Synoptic Climatology of Lake El’gygytgyn
In support of paleoclimate work being done at Lake El’gygytgyn an analysis of the synoptic climatology of Lake El’gygytgyn for the period 1960 to 2009 using a combination of global reanalysis and in-situ observations will be completed. This will result in an improved understanding of the relationship between near surface climate (temperature and precipitation) and changes in synoptic circulation. Analysis of any trends in temperature and precipitation over this period will also be completed, with any significant trends being attributed to changes in the frequency of occurrence of different synoptic patterns or to changes in the mean weather associated with given synoptic patterns.

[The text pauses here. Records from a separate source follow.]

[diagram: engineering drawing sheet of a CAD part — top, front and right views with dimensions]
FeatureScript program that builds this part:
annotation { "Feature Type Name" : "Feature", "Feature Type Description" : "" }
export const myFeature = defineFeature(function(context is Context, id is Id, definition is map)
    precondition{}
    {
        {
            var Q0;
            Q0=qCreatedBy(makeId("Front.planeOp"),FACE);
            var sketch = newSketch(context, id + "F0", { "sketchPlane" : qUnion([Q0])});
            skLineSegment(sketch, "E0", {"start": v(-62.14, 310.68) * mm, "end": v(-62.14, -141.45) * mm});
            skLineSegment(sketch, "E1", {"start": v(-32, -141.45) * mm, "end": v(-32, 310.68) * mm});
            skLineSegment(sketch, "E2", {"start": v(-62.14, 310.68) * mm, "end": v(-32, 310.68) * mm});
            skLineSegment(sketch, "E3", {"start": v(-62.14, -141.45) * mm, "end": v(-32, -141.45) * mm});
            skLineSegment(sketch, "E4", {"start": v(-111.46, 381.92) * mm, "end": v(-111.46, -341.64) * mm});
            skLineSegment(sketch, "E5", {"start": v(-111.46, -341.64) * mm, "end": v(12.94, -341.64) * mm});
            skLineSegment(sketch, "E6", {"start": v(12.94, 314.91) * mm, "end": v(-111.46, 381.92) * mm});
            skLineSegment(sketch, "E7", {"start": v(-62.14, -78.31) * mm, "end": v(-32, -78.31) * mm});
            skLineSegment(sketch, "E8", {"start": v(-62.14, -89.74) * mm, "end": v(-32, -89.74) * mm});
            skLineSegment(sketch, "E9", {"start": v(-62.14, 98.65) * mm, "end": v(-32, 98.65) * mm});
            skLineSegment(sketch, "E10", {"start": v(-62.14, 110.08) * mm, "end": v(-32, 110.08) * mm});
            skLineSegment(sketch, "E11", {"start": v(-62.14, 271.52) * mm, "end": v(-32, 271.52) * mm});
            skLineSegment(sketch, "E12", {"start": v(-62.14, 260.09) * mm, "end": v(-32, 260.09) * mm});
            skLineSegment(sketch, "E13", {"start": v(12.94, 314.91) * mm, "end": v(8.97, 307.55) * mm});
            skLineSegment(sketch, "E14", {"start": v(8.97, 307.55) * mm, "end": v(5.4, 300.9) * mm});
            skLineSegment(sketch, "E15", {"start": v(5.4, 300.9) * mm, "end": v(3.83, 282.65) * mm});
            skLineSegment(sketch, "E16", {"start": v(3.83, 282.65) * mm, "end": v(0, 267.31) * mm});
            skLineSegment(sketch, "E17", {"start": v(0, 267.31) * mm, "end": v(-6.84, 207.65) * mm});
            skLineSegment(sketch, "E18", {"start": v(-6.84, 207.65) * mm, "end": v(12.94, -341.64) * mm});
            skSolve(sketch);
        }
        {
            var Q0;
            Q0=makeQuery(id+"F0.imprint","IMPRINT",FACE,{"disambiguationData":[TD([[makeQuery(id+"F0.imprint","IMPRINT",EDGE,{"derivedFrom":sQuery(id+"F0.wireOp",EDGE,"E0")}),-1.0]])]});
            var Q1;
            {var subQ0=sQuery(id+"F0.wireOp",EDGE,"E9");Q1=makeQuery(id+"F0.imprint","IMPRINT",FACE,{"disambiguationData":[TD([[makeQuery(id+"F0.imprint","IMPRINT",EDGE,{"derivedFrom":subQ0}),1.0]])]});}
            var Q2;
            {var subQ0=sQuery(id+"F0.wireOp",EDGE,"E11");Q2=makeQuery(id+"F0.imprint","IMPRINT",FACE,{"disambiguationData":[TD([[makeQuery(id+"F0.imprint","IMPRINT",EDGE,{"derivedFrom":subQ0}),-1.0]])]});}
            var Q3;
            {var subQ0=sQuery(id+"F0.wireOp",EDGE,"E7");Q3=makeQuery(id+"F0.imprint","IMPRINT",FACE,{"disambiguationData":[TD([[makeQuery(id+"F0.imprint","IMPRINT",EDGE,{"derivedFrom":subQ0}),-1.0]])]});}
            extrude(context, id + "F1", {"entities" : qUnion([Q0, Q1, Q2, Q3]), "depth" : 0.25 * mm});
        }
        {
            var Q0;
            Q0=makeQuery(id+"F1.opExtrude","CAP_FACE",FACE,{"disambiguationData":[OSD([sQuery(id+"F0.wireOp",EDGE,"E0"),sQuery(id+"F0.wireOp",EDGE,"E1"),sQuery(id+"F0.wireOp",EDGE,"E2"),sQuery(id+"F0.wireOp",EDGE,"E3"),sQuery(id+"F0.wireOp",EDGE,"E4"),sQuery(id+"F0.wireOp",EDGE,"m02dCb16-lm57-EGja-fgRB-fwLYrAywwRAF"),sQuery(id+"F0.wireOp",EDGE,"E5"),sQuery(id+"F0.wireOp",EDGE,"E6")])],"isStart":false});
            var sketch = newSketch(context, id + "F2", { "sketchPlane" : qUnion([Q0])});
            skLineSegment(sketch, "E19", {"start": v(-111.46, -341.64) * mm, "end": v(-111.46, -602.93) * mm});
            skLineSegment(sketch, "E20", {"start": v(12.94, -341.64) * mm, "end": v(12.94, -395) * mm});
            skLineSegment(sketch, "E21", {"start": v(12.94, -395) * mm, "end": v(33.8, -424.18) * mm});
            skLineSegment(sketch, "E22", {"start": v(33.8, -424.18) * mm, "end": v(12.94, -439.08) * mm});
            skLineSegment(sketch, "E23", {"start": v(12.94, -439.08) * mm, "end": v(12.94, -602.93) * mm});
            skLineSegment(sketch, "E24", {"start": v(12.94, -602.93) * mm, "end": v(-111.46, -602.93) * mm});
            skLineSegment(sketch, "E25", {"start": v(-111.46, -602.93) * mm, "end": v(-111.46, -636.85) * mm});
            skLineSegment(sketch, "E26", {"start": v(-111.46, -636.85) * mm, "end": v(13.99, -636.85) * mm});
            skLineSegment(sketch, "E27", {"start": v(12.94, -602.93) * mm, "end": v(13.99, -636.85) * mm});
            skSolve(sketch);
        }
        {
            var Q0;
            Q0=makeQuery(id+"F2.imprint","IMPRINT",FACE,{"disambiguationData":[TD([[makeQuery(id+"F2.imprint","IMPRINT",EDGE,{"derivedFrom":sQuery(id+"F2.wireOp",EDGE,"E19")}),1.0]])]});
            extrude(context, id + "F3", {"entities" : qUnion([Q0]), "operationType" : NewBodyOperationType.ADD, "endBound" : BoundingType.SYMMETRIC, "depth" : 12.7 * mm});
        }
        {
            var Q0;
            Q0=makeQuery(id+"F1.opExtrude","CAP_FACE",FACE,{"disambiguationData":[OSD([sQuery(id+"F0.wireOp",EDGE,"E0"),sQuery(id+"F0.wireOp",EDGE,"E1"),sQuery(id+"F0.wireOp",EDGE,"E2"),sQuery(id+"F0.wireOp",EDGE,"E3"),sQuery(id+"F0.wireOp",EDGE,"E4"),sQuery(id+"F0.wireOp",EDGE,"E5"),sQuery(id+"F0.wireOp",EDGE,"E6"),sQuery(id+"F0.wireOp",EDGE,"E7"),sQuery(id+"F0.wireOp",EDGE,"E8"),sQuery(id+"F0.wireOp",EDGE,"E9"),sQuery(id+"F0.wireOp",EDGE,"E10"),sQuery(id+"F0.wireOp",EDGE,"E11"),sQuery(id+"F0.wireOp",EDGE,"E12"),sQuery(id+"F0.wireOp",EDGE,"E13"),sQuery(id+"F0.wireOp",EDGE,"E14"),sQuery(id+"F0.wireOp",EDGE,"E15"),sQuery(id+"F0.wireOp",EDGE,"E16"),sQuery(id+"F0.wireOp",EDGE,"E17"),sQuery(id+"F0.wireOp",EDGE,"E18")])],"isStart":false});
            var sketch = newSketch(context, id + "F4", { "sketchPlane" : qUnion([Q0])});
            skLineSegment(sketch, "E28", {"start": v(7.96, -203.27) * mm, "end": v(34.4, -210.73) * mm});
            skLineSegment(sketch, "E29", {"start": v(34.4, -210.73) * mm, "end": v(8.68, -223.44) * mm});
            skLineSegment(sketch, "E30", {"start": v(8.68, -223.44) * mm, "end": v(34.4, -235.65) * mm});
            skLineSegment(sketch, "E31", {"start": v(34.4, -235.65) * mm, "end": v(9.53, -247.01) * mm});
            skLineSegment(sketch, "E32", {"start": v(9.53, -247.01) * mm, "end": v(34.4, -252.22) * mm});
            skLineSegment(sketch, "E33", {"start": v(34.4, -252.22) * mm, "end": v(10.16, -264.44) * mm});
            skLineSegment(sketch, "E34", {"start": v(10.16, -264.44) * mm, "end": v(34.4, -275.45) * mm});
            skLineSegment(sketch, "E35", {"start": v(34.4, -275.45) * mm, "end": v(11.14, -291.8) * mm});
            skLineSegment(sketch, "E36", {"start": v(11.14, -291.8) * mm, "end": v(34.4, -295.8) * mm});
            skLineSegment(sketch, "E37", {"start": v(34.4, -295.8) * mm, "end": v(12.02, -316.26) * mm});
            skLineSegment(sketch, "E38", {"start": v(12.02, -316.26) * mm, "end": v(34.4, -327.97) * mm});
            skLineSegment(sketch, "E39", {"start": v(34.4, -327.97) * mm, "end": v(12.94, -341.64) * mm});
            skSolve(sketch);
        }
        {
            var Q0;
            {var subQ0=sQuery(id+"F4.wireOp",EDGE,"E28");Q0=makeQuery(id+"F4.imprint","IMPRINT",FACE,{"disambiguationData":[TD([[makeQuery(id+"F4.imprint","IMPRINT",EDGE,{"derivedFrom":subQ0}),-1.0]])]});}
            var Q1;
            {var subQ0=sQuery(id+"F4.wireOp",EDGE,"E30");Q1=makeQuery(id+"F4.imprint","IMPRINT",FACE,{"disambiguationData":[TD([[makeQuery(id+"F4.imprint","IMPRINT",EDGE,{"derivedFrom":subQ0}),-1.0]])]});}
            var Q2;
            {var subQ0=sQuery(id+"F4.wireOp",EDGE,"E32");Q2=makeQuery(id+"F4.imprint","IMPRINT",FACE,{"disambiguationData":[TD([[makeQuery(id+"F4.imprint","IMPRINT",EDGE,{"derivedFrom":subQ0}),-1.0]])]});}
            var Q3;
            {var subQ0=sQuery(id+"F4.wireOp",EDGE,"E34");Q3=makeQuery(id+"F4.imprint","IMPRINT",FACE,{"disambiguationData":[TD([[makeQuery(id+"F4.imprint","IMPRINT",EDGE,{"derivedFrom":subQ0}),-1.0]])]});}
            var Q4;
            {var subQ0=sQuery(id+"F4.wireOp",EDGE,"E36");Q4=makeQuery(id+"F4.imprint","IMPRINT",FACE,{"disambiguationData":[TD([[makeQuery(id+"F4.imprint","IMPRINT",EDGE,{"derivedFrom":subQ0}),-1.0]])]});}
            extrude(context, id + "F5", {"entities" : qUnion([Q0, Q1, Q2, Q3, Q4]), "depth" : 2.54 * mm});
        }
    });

The method of self-organizing maps (SOMs) described by Kohonen (2001) has proven quite useful in the construction of objective synoptic climatologies (e.g. Hewitson and Crane 2002 Cassano et al. 2006, 2007). For this project we will apply the SOM technique to the 40+ year European Centre for Medium Range Weather Forecasts (ECMWF) reanalysis (ERA40) and the National Center for Environmental Prediction (NCEP) / National Center for Atmospheric Research (NCAR) reanalysis (NNR). The synoptic climatology will be based on sea level pressure from both reanalyses. Using the SOM technique we will identify the primary 35 weather patterns that control the weather and climate of the Lake El’gygytgyn region. The frequency of occurrence of these weather patterns will be determined based on the reanalysis data for seasonal and annual time periods. We will also identify changes in the frequency of these weather patterns over the study period (from 1958-present). Average temperature and precipitation will be calculated for each of the weather patterns, using both the reanalysis data and available in-situ observations (which will be provided by collaborators at the University of Alaska – Fairbanks). Changes in the mean temperature and precipitation for each pattern over the period of analysis will be determined. As shown in Cassano et al. (2007) the combination of information on changes in synoptic weather pattern frequency and changes in mean atmospheric state for each weather pattern will allow for partitioning of the observed trends into dynamics (frequency change) and thermodynamic (changes in mean state) components. The results of this synoptic climatology analysis will provide a summary of the atmospheric circulation controls on Lake El’gygytgyn weather and climate.
This research is supported by the University of Alaska - Fairbanks.